Required work
Please extend the fishing forum thread about the 45-pound jack caught off a pier with a few more posts that follow its last one.

Page extract
# Late Post 45# Jack



## PorknBeans (Nov 21, 2007)

sorry its a late post, but i just got a pic of a 45# jack i caught off the pier on a stud hardtail........and one a lil smaller hit first, but ran straight under the pier and snapped me off:banghead....so i tied on a mono rig with a 7/0 hook and threw out another hardtail and witin a minute i saw this guy shoot out from under the pier....an hour give or takefighton 15# line...fun as hell!!!!


----------



## DukeDevil91 (Oct 18, 2007)

ill give it 25.


----------



## biggamefishr (Oct 26, 2007)

> *DukeDevil91 (9/13/2008)*ill give it 25.


this coming from the kid that postedup pictures of 4lb bass and claimed they were 10lbers? haha


----------



## PorknBeans (Nov 21, 2007)

the scal i used was old, but it read...20 kilos....and i did check twice....i think we can all agree that it is a stud jack tho


----------



## P-cola_Native (Feb 5, 2008)

That's a nice size JC.


----------



## SharkSlayer (Oct 3, 2007)

Ive never tried one, let me know how they taste.


----------



## Dylan (Apr 15, 2008)

Sailfish(shannon) and I have smoked Jack its not bad...Fishy dark meat but decent


----------



## ScullsMcNasty (Oct 4, 2007)

very nice fish!! never heard of anyone eating em but alot of ppl dnt like spanish and i love em, tell us how they taste!!

Dataset extract
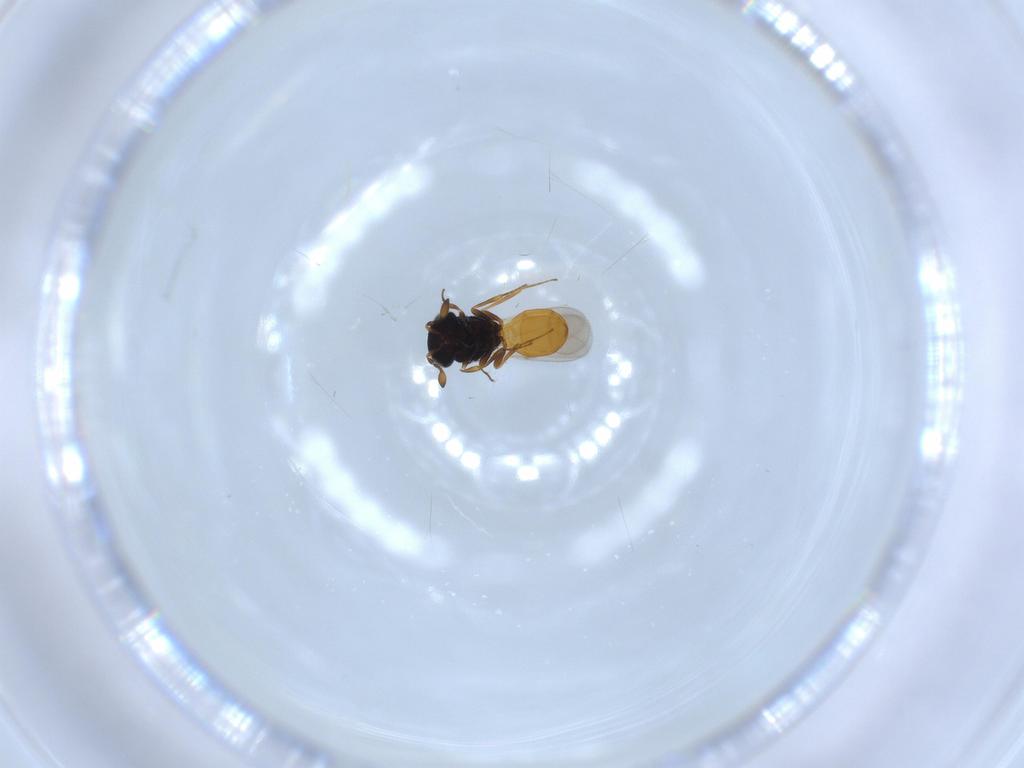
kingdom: Animalia
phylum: Arthropoda
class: Insecta
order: Hymenoptera
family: Scelionidae
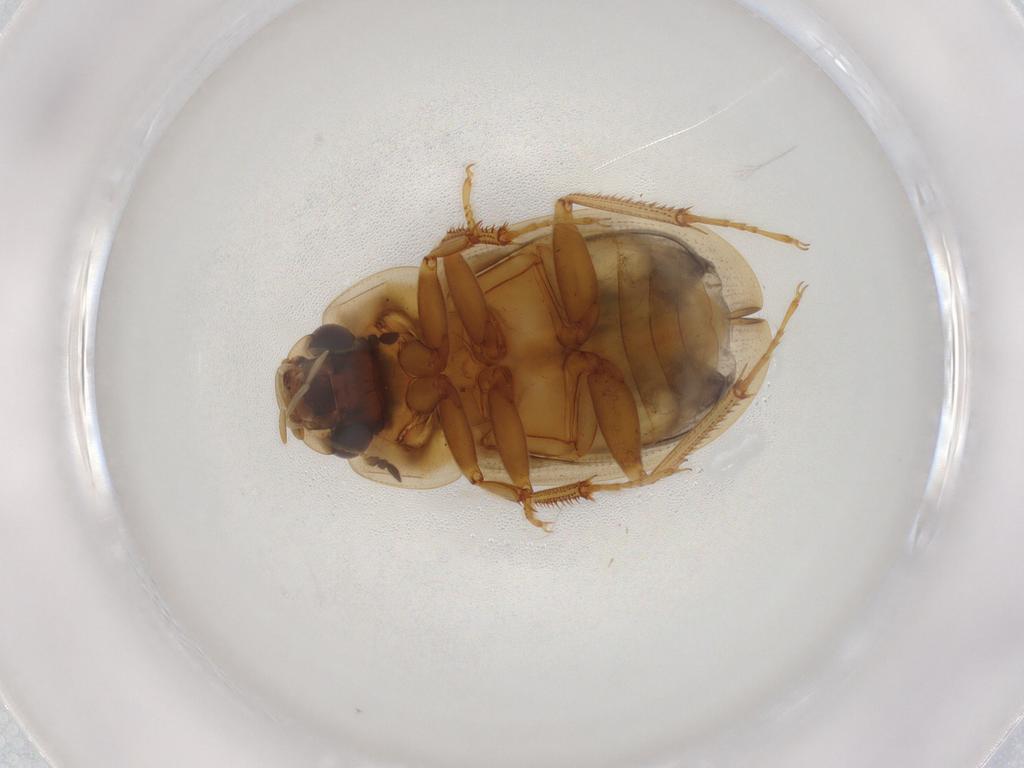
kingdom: Animalia
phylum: Arthropoda
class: Insecta
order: Coleoptera
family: Hydrophilidae
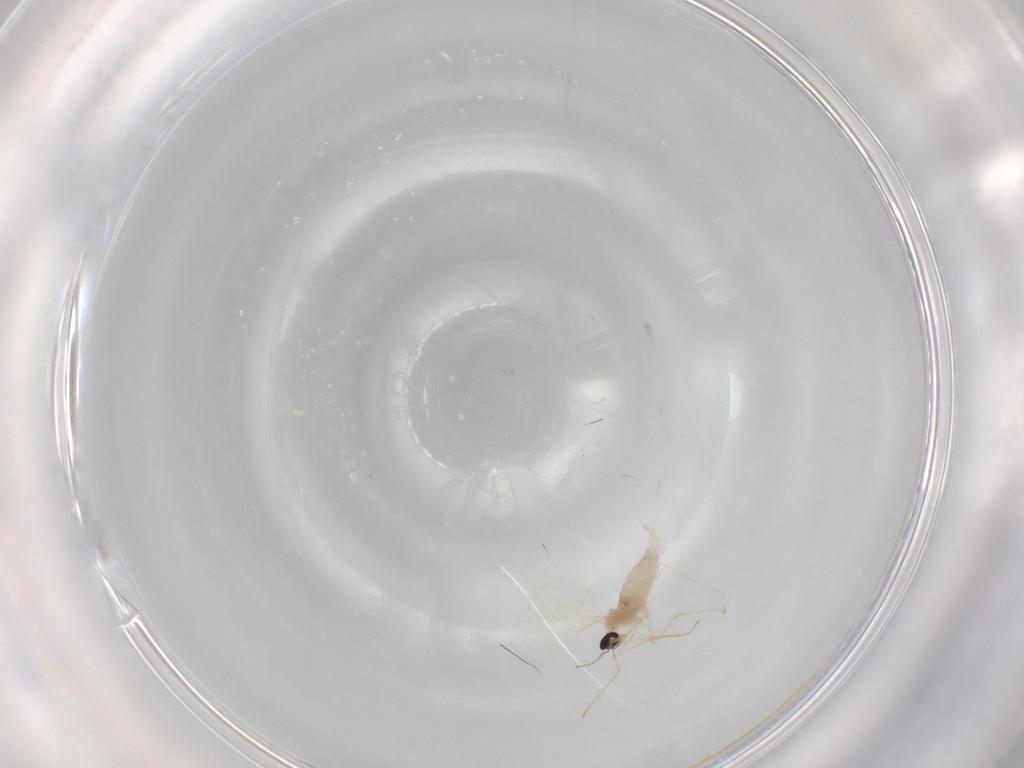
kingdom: Animalia
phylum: Arthropoda
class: Insecta
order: Diptera
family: Cecidomyiidae
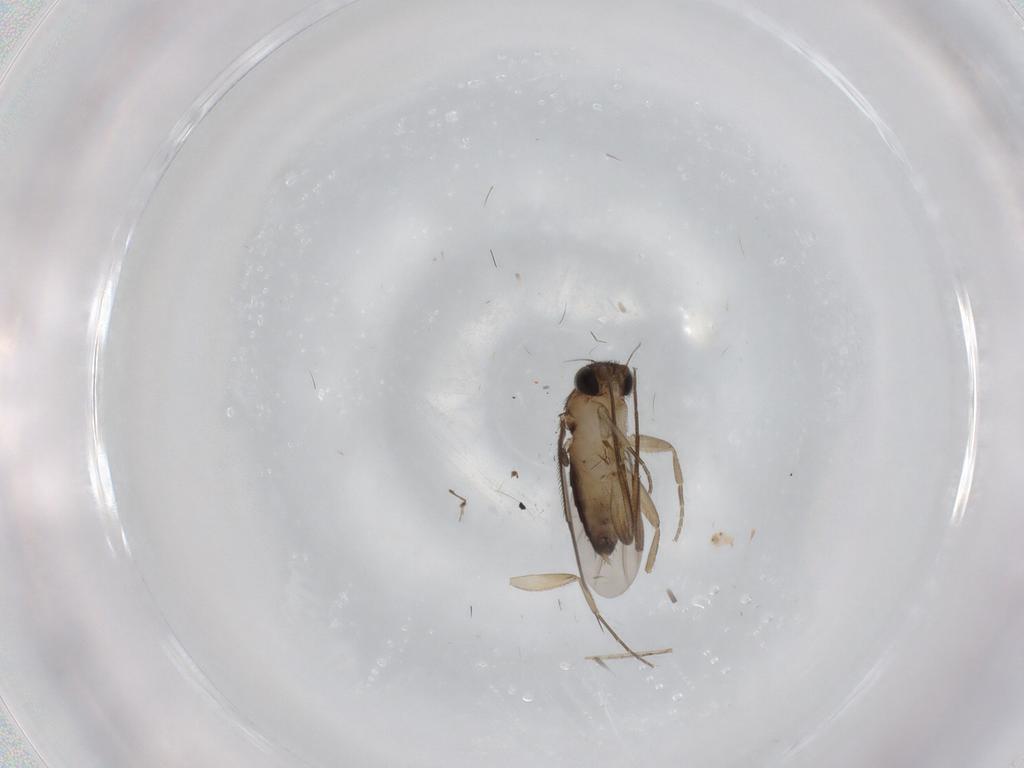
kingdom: Animalia
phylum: Arthropoda
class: Insecta
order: Diptera
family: Phoridae
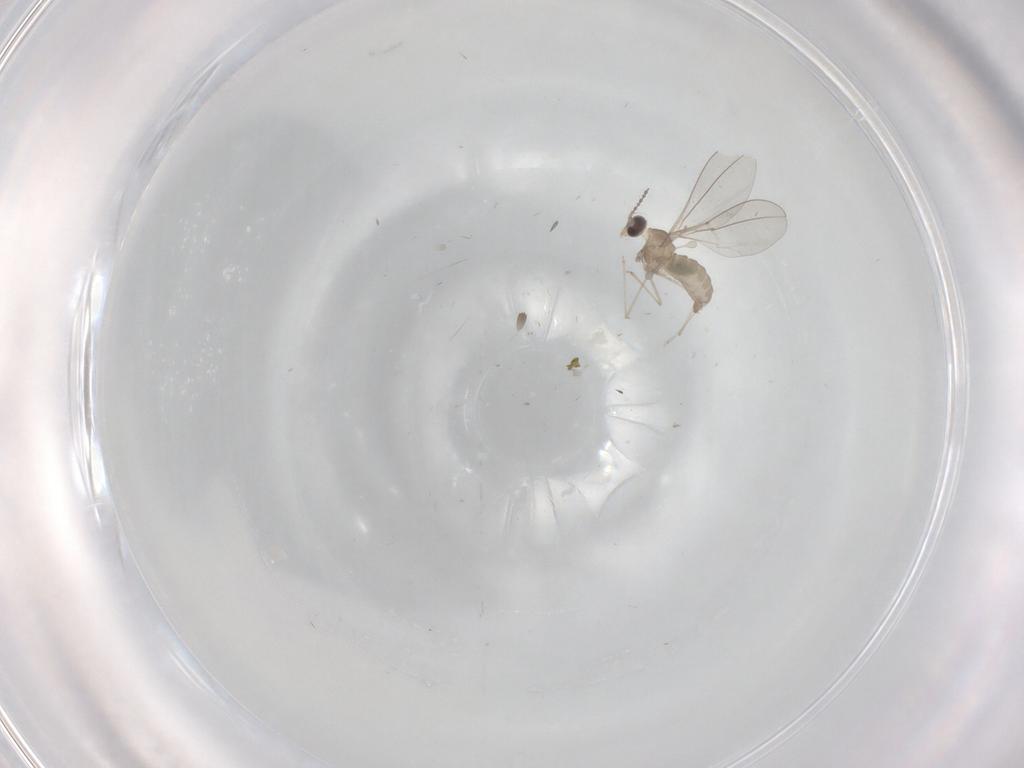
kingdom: Animalia
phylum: Arthropoda
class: Insecta
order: Diptera
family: Cecidomyiidae
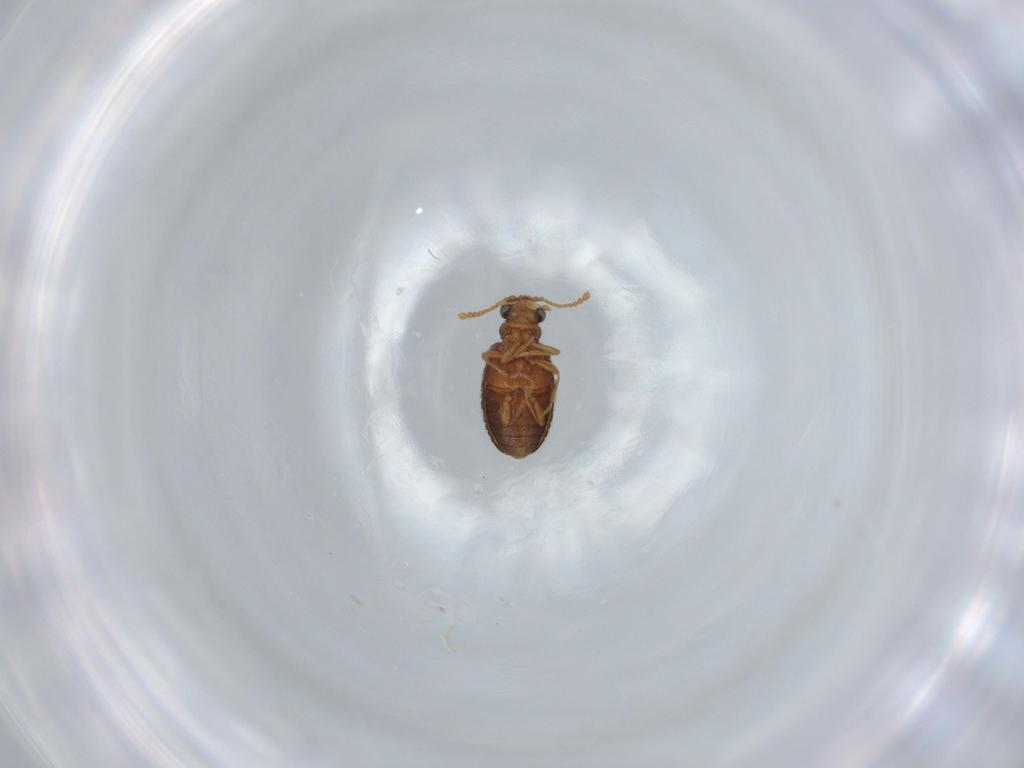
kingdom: Animalia
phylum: Arthropoda
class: Insecta
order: Coleoptera
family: Aderidae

Expected output
----------



## SandyKeys (Oct 10, 2007)

Regardless of the actual weight, EXCELLANT catch! I am sure the fight was fun as hell too! Good for you! :clap

btw,tried to convert your pic so it would show in the post and couldn't, sorry! :banghead


----------



## true-king (Oct 2, 2007)

Dang, nice pic! Glad to hear theres some around, I've still yet to get one on fly.


----------



## Private Pilot (Oct 3, 2007)

Man that was a hard fighter:clap:clap


----------



## PorknBeans (Nov 21, 2007)

> *ScullsMcNasty (9/13/2008)*very nice fish!! never heard of anyone eating em but alot of ppl dnt like spanish and i love em, tell us how they taste!!


my uncle in titusville caught one around 20lbs and as soon as they caught it they blead it....he said when they cut the filets out the meat was almost white.....i dont know how he cooked it...prolly ended up making fish tacos or fried it but he said it tasted better than king


----------



## DukeDevil91 (Oct 18, 2007)

This Redfish I caught weighed 21 pounds. I'm basing it off of that.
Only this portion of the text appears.